É aí que chegamos ao O andar do bêbado, o instigante livro do físico Leonard Mlodinow, do Instituto de Tecnologia da Califórnia, sobre o acaso na vida das pessoas, ou melhor, sobre como funciona a aleatoriedade. O novo coronavírus se multiplica como um “Efeito Borboleta”, descoberto em 1960, pelo matemático Edward Lorenz, base para a Teoria do Caos. Mostra como pequenas alterações nas condições iniciais de grandes sistemas podem gerar transformações drásticas e significativas.

 

Lorenz, que também era meteorologista, realizava cálculos relacionados à padrões climáticos num computador. Em vez de colocar 0,000001, conforme fez na primeira vez, ele colocou 0,0001, alterando completamente o resultado da simulação, como se o bater de asas de uma borboleta na Austrália provocasse um furacão no Caribe. Foi o que aconteceu com o coronavírus na Alemanha e na Coreia do Sul, países que melhor monitoraram a epidemia e conseguiram mantê-la sobre controle, com testes em massa e hospitalização dos contaminados. No primeiro caso, bastou que uma pessoa contaminada usasse o saleiro num almoço de família para a epidemia se propagar; no segundo, um único paciente, de 30 casos confirmados, escapou do isolamento e disseminou a doença.

 

Na Sexta-feira da Paixão contabilizamos 1.056 mortes e 19.638 casos confirmados, 44 dias após o primeiro caso registrado no país e 24 dias após o registro da primeira morte.
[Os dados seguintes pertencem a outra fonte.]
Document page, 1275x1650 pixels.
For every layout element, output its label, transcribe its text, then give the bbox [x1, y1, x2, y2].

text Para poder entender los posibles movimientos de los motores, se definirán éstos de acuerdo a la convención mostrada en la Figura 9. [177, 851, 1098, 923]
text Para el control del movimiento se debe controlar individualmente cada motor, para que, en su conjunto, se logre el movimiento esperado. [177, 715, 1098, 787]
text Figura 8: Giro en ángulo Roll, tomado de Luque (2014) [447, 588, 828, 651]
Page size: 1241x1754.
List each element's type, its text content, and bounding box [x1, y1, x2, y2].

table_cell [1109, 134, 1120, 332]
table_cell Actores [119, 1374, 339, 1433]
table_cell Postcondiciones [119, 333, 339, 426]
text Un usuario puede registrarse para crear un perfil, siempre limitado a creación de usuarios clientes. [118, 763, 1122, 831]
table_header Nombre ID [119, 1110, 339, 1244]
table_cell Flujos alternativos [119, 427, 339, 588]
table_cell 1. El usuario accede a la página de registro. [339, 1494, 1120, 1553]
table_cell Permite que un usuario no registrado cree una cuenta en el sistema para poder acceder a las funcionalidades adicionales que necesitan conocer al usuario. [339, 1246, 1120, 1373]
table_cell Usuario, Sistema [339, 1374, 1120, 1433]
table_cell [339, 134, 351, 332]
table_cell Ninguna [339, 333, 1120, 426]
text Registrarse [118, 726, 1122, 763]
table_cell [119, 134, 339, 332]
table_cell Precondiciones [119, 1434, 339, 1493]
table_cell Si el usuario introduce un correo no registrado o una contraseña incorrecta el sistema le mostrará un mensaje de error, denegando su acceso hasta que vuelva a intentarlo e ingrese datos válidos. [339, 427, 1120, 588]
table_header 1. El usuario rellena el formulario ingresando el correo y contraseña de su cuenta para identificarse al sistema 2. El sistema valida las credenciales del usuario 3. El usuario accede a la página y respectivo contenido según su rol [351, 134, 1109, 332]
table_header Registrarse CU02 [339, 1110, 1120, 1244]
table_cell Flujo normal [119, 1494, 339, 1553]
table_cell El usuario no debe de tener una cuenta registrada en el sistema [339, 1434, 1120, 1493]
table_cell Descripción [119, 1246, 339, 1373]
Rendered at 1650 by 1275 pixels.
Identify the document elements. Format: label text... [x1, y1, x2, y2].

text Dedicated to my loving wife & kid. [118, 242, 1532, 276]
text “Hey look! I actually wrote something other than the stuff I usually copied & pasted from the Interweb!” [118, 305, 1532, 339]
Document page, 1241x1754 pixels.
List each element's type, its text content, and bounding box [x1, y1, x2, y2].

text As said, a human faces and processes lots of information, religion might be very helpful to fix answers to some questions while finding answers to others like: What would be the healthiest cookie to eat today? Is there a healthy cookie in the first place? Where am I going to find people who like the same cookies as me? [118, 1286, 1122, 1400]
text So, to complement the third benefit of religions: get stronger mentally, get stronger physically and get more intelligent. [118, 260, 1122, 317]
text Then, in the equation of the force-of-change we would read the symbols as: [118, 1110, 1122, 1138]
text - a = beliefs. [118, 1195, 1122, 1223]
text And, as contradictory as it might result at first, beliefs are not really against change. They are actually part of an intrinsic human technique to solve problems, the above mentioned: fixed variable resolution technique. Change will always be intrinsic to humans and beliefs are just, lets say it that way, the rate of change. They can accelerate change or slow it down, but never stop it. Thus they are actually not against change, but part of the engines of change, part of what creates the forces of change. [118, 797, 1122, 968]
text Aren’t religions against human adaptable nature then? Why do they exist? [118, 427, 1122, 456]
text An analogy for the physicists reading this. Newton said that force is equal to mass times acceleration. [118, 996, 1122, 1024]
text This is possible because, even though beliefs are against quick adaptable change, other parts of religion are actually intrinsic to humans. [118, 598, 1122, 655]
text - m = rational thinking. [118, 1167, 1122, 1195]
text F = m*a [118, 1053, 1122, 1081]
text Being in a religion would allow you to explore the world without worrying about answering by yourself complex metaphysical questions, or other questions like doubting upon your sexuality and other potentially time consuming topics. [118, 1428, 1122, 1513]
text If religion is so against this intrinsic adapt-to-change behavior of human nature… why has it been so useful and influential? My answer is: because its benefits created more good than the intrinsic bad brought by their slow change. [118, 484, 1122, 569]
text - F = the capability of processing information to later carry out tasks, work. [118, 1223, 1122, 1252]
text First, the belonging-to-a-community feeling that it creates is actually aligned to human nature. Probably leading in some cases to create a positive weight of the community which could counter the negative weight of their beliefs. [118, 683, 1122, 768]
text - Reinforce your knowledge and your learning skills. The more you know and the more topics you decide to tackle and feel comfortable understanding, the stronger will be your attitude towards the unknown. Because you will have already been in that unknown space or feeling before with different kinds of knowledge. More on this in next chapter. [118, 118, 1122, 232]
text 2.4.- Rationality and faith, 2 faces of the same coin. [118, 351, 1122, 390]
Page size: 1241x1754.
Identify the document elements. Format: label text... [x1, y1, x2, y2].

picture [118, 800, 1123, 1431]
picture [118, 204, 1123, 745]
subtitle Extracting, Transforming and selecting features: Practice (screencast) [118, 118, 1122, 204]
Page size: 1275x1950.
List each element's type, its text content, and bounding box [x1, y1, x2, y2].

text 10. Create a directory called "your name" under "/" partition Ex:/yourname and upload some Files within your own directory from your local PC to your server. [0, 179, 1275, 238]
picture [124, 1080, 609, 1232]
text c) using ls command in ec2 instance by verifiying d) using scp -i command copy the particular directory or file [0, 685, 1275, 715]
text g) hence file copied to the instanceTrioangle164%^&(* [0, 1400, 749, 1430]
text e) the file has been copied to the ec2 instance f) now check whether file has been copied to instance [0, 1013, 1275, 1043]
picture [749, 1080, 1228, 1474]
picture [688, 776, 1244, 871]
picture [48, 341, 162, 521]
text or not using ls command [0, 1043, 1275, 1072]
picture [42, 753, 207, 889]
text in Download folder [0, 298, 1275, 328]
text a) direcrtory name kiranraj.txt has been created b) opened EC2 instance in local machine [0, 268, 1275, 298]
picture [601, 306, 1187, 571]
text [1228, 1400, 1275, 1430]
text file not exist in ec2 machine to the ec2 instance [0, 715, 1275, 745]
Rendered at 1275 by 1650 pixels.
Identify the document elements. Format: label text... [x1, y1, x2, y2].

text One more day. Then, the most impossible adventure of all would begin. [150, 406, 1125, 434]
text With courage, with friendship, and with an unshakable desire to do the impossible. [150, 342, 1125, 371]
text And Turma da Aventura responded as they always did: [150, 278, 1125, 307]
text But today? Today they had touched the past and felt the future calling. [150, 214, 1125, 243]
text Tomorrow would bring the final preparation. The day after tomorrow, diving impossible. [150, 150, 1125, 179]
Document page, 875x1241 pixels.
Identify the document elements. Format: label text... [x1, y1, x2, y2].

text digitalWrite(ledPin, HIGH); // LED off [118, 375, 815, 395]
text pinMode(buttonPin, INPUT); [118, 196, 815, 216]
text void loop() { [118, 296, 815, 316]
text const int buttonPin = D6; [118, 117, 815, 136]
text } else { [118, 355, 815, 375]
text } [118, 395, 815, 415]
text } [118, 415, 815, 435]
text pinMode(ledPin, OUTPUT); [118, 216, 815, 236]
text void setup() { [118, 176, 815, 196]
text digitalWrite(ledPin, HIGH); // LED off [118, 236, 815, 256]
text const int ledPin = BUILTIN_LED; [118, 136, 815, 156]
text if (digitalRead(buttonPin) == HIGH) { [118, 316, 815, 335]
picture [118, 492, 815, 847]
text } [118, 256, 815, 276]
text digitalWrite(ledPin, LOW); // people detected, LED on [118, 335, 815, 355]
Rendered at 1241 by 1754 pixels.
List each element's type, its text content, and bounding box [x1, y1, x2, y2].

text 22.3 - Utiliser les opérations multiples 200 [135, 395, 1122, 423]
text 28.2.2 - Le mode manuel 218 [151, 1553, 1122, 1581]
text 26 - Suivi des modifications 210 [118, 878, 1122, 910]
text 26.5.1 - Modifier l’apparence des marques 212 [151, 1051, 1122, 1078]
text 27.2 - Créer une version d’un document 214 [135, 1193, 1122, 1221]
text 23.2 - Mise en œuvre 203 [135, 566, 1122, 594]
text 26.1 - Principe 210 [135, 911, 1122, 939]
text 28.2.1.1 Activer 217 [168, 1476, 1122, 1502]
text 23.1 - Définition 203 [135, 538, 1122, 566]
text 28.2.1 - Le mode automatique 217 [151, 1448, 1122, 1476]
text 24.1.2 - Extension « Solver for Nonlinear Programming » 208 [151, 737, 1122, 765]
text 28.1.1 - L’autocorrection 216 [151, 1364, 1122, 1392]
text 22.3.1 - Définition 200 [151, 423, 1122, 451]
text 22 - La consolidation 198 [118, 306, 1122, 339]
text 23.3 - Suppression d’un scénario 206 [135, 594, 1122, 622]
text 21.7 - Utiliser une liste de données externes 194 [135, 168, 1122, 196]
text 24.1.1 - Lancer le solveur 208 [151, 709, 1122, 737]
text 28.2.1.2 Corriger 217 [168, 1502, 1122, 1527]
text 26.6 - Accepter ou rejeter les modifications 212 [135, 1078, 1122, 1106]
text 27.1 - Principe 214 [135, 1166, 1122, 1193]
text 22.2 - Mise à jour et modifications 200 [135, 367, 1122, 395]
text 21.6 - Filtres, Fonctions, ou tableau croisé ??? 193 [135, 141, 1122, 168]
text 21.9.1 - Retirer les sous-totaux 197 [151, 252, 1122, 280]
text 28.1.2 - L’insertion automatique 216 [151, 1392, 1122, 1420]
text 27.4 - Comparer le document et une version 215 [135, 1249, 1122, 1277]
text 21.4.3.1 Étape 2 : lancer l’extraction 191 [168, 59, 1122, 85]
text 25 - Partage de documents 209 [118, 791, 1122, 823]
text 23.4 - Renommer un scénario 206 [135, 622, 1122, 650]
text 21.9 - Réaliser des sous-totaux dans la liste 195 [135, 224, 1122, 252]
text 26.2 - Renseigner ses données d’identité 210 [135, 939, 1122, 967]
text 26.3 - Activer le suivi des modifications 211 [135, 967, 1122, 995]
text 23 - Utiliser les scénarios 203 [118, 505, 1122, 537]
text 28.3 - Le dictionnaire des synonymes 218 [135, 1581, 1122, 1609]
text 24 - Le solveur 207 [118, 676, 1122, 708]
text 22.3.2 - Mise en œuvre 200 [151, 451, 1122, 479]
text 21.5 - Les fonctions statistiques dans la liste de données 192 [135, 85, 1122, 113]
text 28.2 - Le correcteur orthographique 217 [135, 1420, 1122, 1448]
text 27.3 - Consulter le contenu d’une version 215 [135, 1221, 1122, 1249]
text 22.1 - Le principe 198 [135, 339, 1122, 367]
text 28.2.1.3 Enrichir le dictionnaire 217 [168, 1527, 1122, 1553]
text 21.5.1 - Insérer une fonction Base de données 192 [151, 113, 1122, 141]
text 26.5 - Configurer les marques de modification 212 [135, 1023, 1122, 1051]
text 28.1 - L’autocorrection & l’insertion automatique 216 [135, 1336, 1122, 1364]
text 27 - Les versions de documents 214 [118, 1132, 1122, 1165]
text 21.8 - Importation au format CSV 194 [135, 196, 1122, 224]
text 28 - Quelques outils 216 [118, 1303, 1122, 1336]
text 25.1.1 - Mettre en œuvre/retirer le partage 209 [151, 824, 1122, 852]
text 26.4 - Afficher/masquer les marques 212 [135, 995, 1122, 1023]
São Paulo, Rio de Janeiro, Pernambuco, Ceará e Amazonas estão em risco de colapso do sistema de saúde pública. Numa hora em que o país precisa de coesão social e alinhamento das políticas de combate ao novo coronavírus, para evitar o colapso do sistema de saúde, Bolsonaro aposta na autoimunizaçao e num medicamento de eficácia limitada, a hidroxicloroquina, para evitar as mortes, e prega a retomada imediata das atividades econômicas, com adoção do chamado isolamento seletivo ou vertical. Essas apostas foram feitas em outros países, como os Estados Unidos, Inglaterra e Japão, e fracassaram. Com mais de 500 mil infectados, nesta semana santa, os EUA registraram mais de 2 mil mortes em 24 horas.